I have had a few CM2 suites hang/not succeed today and I can’t figure out why. This the GUI interface for one of my simulations that doesn’t want to run (u-dl669).
Nothing is showing up as red/failed in the GUI but I also don’t have any active jobs running for this suite and if I look at some of my output logs, then several tasks do show up as failed. For example, this is the job.err file for the fcm_make_um task.
I’m not sure if it’s related to this recent post. I’ve tried stopping the suite, restarting the suite, reloading the suite, deleting my local copy and rechecking out the suite, and I get the same result. I definitely don’t have the same folders in my ~/cylc-run/u-dl669/share/ directory that my successful runs have, but I’m unsure why.
Does anyone have any suggestions? I would be happy to start over (since nothing has actually run) and I have tried the HARD restart option, but that also didn’t work for me.
I tried this (rose suite-clean and then rose suite-run) and the exact same thing has happened again. No errors are thrown in the GUI, the jobs show up as green and ‘submitted’ but there’s no jobs running on gadi.

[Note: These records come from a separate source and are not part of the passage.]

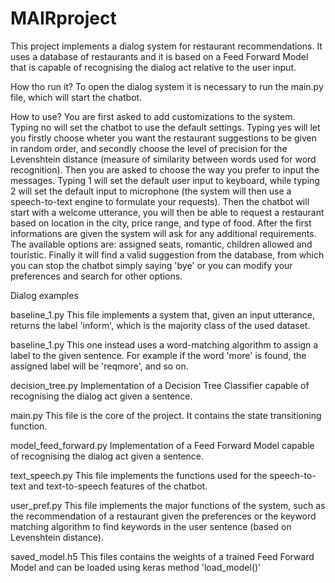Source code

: # MAIRproject

This project implements a dialog system for restaurant recommendations. It uses a database of restaurants and it is based on a Feed Forward Model that is capable of recognising the dialog act relative to the user input.

How tho run it?
To open the dialog system it is necessary to run the main.py file, which will start the chatbot. 

How to use?
You are first asked to add customizations to the system. Typing no will set the chatbot to use the default settings. 
Typing yes will let you firstly choose wheter you want the restaurant suggestions to be given in random order, and secondly choose the level of precision for the Levenshtein distance (measure of similarity between words used for word recognition).
Then you are asked to choose the way you prefer to input the messages. Typing 1 will set the default user input to keyboard, while typing 2 will set the default input to microphone (the system will then use a speech-to-text engine to formulate your requests).
Then the chatbot will start with a welcome utterance, you will then be able to request a restaurant based on location in the city, price range, and type of food. 
After the first informations are given the system will ask for any additional requirements. The available options are: assigned seats, romantic, children allowed and touristic.
Finally it will find a valid suggestion from the database, from which you can stop the chatbot simply saying 'bye' or you can modify your preferences and search for other options.

Dialog examples

baseline_1.py
This file implements a system that, given an input utterance, returns the label 'inform', which is the majority class of the used dataset.

baseline_1.py
This one instead uses a word-matching algorithm to assign a label to the given sentence. For example if the word 'more' is found, the assigned label will be 'reqmore', and so on.

decision_tree.py
Implementation of a Decision Tree Classifier capable of recognising the dialog act given a sentence.

main.py
This file is the core of the project. It contains the state transitioning function.

model_feed_forward.py
Implementation of a Feed Forward Model capable of recognising the dialog act given a sentence.

text_speech.py
This file implements the functions used for the speech-to-text and text-to-speech features of the chatbot.

user_pref.py
This file implements the major functions of the system, such as the recommendation of a restaurant given the preferences or the keyword matching algorithm to find keywords in the user sentence (based on Levenshtein distance).

saved_model.h5
This files contains the weights of a trained Feed Forward Model and can be loaded using keras method 'load_model()'


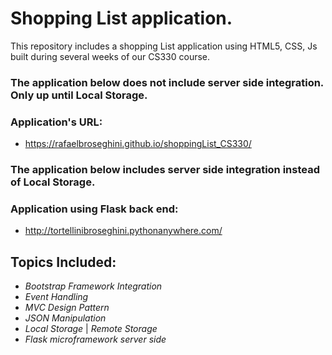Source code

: # Shopping List application.

This repository includes a shopping List application using HTML5, CSS, Js built during several weeks of our CS330 course.

### The application below does not include server side integration. Only up until Local Storage.

### Application's URL:
* https://rafaelbroseghini.github.io/shoppingList_CS330/

### The application below includes server side integration instead of Local Storage.

### Application using Flask back end:
* http://tortellinibroseghini.pythonanywhere.com/

## Topics Included:
* *Bootstrap Framework Integration*
* *Event Handling*
* *MVC Design Pattern*
* *JSON Manipulation*
* *Local Storage* | *Remote Storage*
* *Flask microframework server side*
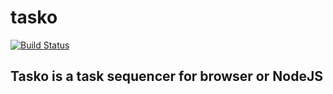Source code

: # tasko
[![Build Status](https://travis-ci.org/devside/tasko.svg?branch=master)](https://travis-ci.org/devside/tasko)

## Tasko is a task sequencer for browser or NodeJS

@Paul.Gregory my disk quota was exceeded yesterday and so I had wondered if this could be a problem. But then I removed data and copied a new suite (once my disk quota was under the limit) and the exact same thing happened, so I had ruled it out on this basis… Maybe I shouldn’t have? If that’s the problem, are these particular suites doomed to fail or is there a way to recover them so to speak?
Assuming qstat shows the job in the queue, qstat -f will show you more info. Under “comments” it will tell you why your job is being held. It could even be a group quota issue
Thanks @Jhan. The issue was that I didn’t even have any jobs submitted/in queue even though the GUI was telling me that I did.
I’m trying to rerun now (using rose suite-run --name dl669_try) and can see that some jobs are being held because Not enough free nodes available. I’ll just wait and see if this reattempt works when the jobs make it through the queue. Thanks!
I don’t think the home disk quota was the problem. I think the problem is related to the project I was trying to run the simulations on. All my runs that have successfully got past the build stage have been run on e14. All my runs that are ‘held’ including a new suite that I created this afternoon have been run on ol01. If I change the project from ol01 to e14, the the simulation will at least run the build process. Is there any particular reason for this? ol01 still has compute time and doesn’t seem to be over the disk quota on scratch or gdata either.
clairecarouge
(Claire Carouge, ACCESS-NRI Land Modelling Team Lead)
12
I’ve tried adding storage flags to gdata/ol01 and scratch/ol01 and two particular suites (u-dl669 and u-dl670) always seems to stall.
However, I’ve been able to run a newer suite on ol01 which seems to be working. I guess the u-dl669 suite was unhappy as it was copied when my home disk quota was exceeded. I don’t really understand why u-dl670 also has this problem as I copied that suite once my disk quota was cleaned up and under limit. I also don’t know why deleting and reinstalling the suites doesn’t work now that my disk quota is under limit, but in any case I can run newer projects on ol01 if I explicitly include the storage flags in the suite.rc file so I guess this can be closed off?
Learnings: Don’t checkout or copy new suites if your disk quota is close to limit.